Aneni’s mother tragically passed away when she was three months old. Her father died only a few years later, leaving her in the care of her elderly grandmother. With several other children to provide for, her grandmother and could not afford Aneni’s secondary school fees or supplies, leaving her at risk of dropping out of education.
The negative effects of poverty were felt in many areas of the family’s daily lives, making Aneni anxious about their future. With a lack of employment opportunities, her grandmother had to take on tough agricultural labor to support the family. With little income, they could only afford to eat one wholesome meal a day.
The eldest child in the family, Aneni thought she may have to leave school and find low-paying work to help out. So when CAMFED stepped in to cover her school going costs, Aneni’s worries subsided and her dream of becoming a laboratory scientist was re-ignited.
The distance to secondary school remained a challenge for Aneni, as it does for so many girls in rural areas — a challenge that CAMFED works to address by unlocking additional resources for girls’ safe transport and boarding.
Many girls in rural areas face a long journey to school. (Photo: CAMFED/Jeffrey Nyandoro)
Aneni and her friends had a 6 km walk to school, leaving them tired and unable to fully concentrate in class. When construction workers started offering the girls a ride to school, they were unable to resist. Without the knowledge of the school administration, Aneni found herself accepting food, gifts and transport from an older man, putting her in an extremely vulnerable position.

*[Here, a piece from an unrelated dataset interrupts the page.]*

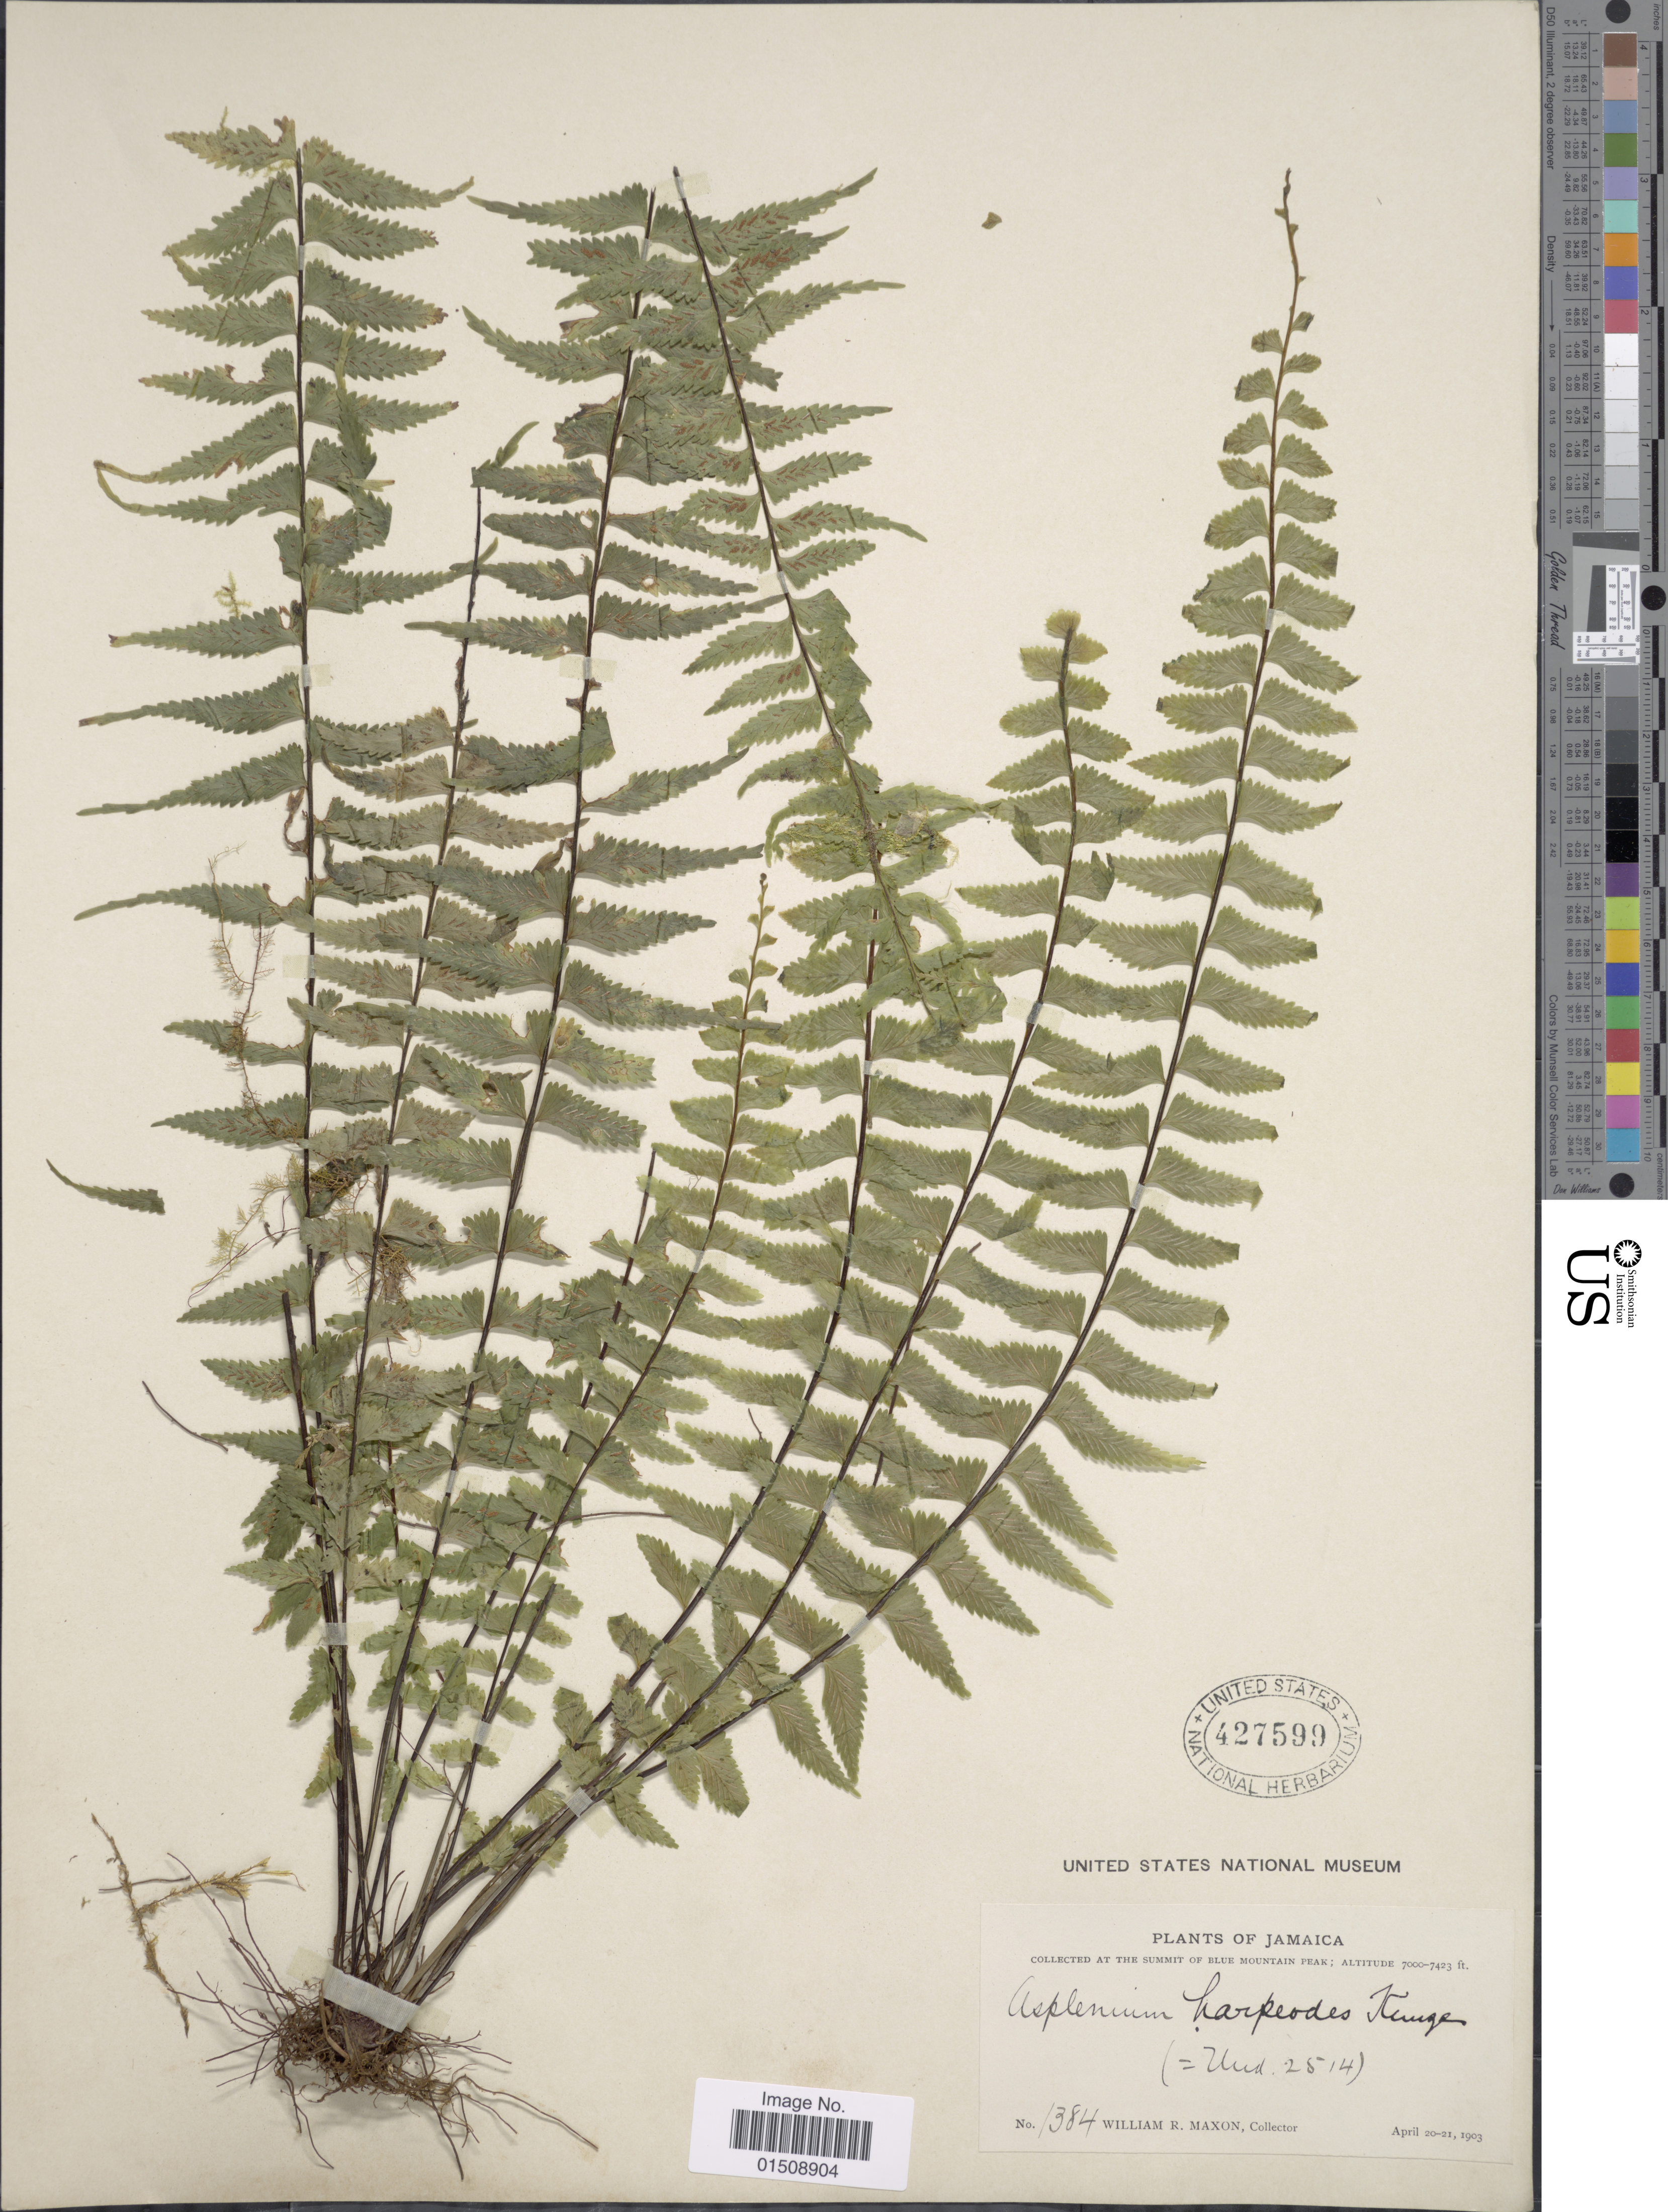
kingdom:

When a wider family member misread the seriousness of the nature of the relationship that was forming, Aneni became at risk of early marriage, putting her education and her future in jeopardy. Fortunately, her head teacher quickly realized the problem when Aneni did not attend school for two days, and immediately alerted the CAMFED Community Development Committee (CDC).
“I now just feel confident about myself knowing that CAMFED cares for me.”
Aneni riding her bicycle, provided by CAMFED and the UK Department for International Development. (Photo: CAMFED/Jeffrey Nyandoro)
Together they assessed the situation and ensured that Aneni was safe from child marriage and had come to no harm. The appropriate authorities were informed and the team made sure that Aneni had the support she needed to return to school. For Aneni, who knew she was not ready for marriage and wanted to stay in school, the intervention was a relief.
Aneni received a bicycle provided by CAMFED in partnership with the UK Department for International Development (DFID) Zimbabwe. This transformed her journey to school, cutting the 1.5 hour walk to only 30 minutes, and giving her more time to rest and study.
Aneni is now able to return home before dark to complete her chores and do her homework, improving her performance in school. She and her friends now understand the dangers of accepting lifts or attention from men, and her story serves as an example for other girls.
“Education means everything to me as my future depends on my success in school. I want to be the first one in my family to complete secondary school.”
Aneni hopes to continue pioneering by going to university and building a career in science. Having been raised by her hard-working grandmother, Aneni would like to make her life more comfortable. She and her classmates know that by remaining in education they can bring a brighter future for themselves, their families and communities.
*Aneni’s name has been changed in order to protect her identity.